Open Access Open Badges Methodology article

Exploring the transcription factor activity in high-throughput gene expression data using RLQ analysis

Florent Baty1*, Jochen Rüdiger1, Nicola Miglino2, Lukas Kern3, Peter Borger2 and Martin Brutsche1

Author Affiliations

1 Division of Pulmonary Medicine, Cantonal Hospital St. Gallen, Rorschacherstrasse 95, CH-9007 St.

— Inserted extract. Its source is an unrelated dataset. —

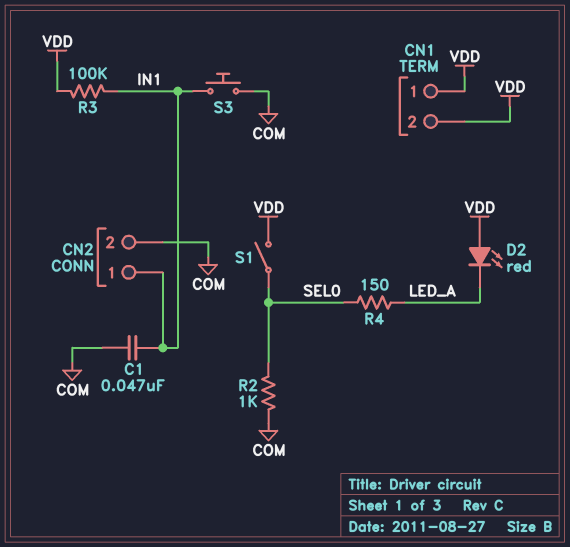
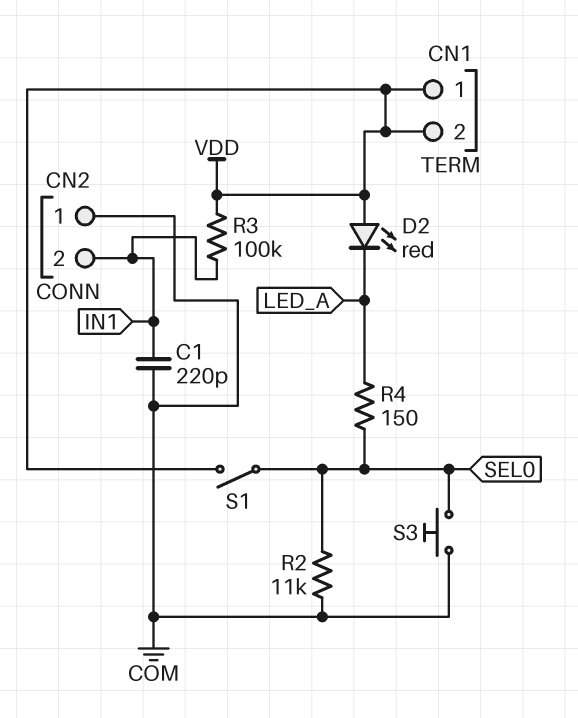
C1: 47nF (COM, IN1) -> 220pF (COM, IN1)
CN2 pin 1: IN1 -> COM
CN2 pin 2: COM -> IN1
R2: 1k (COM, SEL0) -> 11k (COM, SEL0)
S3: button (COM, IN1) -> button (COM, SEL0)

Gallen, Switzerland

2 Department of Biomedicine, University Hospital Basel, Petersgraben 4, CH-4001 Basel, Switzerland

3 Pulmonary Medicine, Cantonal Hospital Zug, Landhausstrasse 11, CH-6340 Baar, Switzerland

For all author emails, please log on.

BMC Bioinformatics 2013, 14:178  doi:10.1186/1471-2105-14-178

Published: 6 June 2013



Interpretation of gene expression microarray data in the light of external information on both columns and rows (experimental variables and gene annotations) facilitates the extraction of pertinent information hidden in these complex data. Biologists classically interpret genes of interest after retrieving functional information from a subset of genes of interest. Transcription factors play an important role in orchestrating the regulation of gene expression. Their activity can be deduced by examining the presence of putative transcription factors binding sites in the gene promoter regions.

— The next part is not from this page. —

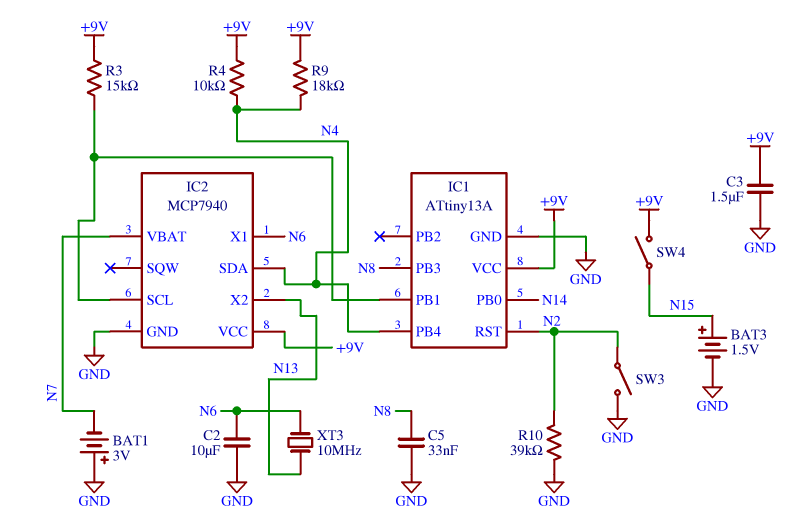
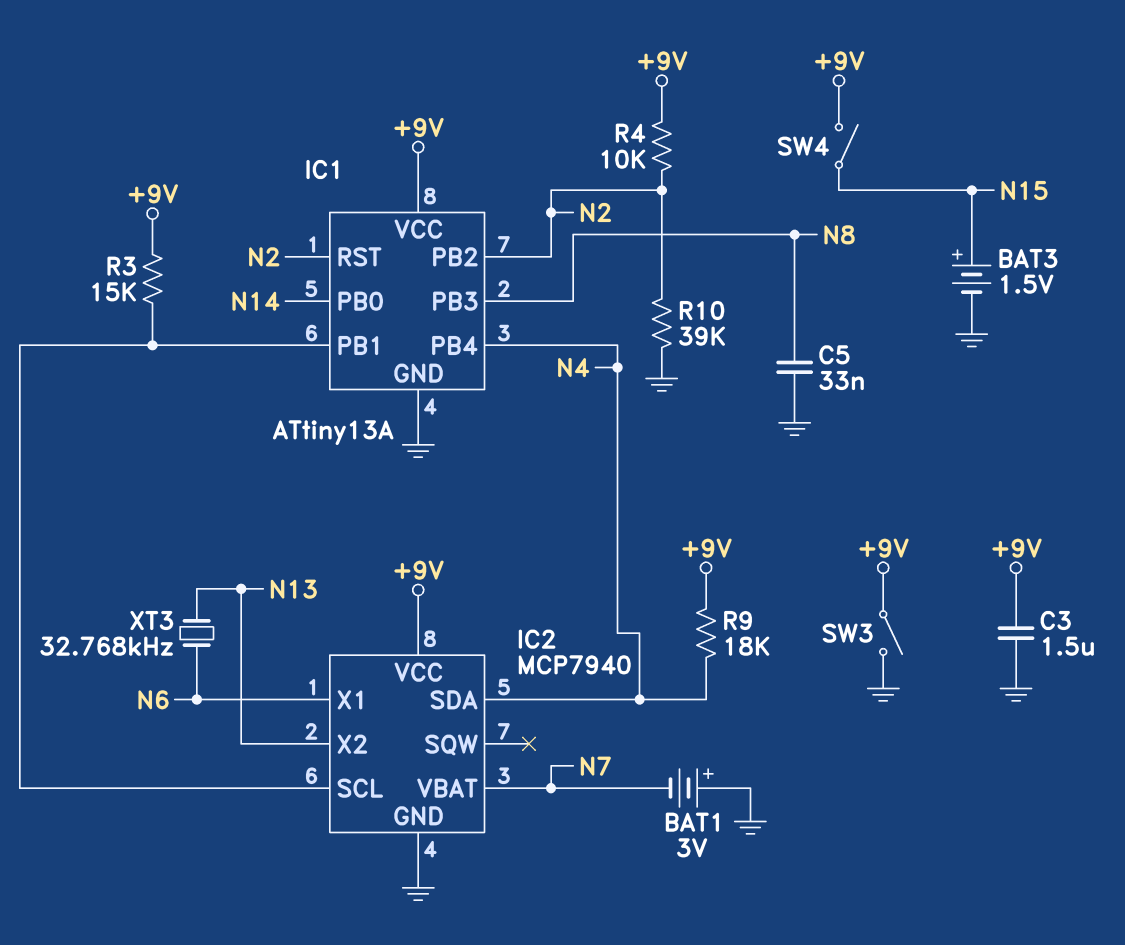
C2: 10uF (GND, N6) -> none
IC1 pin PB2: none -> N2
R4: 10k (+9V, N4) -> 10k (+9V, N2)
SW3: switch (GND, N2) -> switch (+9V, GND)
XT3: 10MHz (N6, N13) -> 32.768kHz (N6, N13)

In this paper we present the multivariate statistical method RLQ which aims to analyze microarray data where additional information is available on both genes and samples. As an illustrative example, we applied RLQ methodology to analyze transcription factor activity associated with the time-course effect of steroids on the growth of primary human lung fibroblasts. RLQ could successfully predict transcription factor activity, and could integrate various other sources of external information in the main frame of the analysis. The approach was validated by means of alternative statistical methods and biological validation.


RLQ provides an efficient way of extracting and visualizing structures present in a gene expression dataset by directly modeling the link between experimental variables and gene annotations.